THE PROBLEM —
Set down, character for character, everything in the records below from the line holding "zoals camera’s, alarmen en borden kunnen een" down to the line holding "computers, zodat huiseigenaren", and no other line.

PROVIDED RECORDS —
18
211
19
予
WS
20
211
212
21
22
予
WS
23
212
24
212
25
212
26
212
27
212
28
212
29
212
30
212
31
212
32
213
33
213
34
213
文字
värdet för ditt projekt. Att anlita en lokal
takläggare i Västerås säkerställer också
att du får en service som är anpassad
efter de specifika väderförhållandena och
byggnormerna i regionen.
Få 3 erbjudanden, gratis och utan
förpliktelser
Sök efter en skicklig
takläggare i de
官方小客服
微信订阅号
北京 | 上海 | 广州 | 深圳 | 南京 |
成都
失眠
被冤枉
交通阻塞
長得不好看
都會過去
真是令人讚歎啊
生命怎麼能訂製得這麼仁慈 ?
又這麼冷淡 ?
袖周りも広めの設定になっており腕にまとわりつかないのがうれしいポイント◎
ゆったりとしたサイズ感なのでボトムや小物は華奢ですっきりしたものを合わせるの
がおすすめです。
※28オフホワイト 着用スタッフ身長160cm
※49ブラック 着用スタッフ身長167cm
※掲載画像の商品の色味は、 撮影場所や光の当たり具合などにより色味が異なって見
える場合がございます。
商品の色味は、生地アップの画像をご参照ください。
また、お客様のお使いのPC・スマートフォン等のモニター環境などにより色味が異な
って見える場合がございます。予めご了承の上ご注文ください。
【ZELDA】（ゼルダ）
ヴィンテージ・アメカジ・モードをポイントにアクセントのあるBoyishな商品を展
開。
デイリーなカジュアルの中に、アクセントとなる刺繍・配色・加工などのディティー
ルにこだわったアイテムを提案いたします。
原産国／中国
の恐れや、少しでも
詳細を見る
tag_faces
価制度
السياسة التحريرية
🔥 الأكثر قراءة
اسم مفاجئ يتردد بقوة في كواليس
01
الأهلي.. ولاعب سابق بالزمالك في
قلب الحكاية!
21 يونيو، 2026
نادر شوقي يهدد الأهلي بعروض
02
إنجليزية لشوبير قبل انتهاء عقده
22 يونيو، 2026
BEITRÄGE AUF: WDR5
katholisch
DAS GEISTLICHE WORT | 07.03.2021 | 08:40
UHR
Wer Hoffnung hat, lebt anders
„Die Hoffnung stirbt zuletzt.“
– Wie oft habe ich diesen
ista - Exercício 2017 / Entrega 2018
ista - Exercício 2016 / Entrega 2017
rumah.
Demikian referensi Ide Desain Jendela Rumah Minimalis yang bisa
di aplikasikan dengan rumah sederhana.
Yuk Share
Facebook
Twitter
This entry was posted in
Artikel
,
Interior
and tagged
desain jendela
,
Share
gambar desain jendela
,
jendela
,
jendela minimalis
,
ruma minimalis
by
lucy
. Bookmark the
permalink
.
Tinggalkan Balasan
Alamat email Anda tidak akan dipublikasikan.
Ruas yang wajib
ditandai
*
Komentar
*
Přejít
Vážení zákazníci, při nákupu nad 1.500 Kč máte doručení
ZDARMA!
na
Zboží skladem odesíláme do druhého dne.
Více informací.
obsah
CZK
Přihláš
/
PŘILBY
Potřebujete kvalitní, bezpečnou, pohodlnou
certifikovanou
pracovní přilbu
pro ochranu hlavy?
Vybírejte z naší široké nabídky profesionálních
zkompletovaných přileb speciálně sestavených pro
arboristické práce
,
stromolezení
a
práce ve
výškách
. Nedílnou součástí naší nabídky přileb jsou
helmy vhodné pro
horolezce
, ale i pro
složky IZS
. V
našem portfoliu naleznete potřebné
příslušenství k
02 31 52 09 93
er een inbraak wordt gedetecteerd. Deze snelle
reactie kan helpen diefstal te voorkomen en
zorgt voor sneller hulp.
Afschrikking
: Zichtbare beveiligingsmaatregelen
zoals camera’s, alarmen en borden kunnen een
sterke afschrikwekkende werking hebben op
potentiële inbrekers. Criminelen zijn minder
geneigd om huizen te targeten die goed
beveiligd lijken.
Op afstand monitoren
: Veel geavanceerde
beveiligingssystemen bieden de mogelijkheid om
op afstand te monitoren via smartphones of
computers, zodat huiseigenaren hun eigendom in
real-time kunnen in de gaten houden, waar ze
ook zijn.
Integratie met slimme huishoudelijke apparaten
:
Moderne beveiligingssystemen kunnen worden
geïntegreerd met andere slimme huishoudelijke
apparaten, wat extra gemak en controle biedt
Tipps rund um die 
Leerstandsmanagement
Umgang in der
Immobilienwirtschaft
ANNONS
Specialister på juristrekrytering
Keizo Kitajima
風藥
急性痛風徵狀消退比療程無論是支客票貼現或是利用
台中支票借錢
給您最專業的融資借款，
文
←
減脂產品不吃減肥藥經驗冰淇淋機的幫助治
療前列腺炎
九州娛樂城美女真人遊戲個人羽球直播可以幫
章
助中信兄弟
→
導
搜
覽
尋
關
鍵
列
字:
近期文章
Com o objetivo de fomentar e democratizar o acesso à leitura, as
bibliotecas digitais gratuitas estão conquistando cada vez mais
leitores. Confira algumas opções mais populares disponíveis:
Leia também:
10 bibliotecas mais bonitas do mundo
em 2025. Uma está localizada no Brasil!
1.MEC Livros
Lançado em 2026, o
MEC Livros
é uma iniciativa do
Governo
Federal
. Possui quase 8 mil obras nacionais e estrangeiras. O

THE ANSWER —
zoals camera’s, alarmen en borden kunnen een
sterke afschrikwekkende werking hebben op
potentiële inbrekers. Criminelen zijn minder
geneigd om huizen te targeten die goed
beveiligd lijken.
Op afstand monitoren
: Veel geavanceerde
beveiligingssystemen bieden de mogelijkheid om
op afstand te monitoren via smartphones of
computers, zodat huiseigenaren hun eigendom in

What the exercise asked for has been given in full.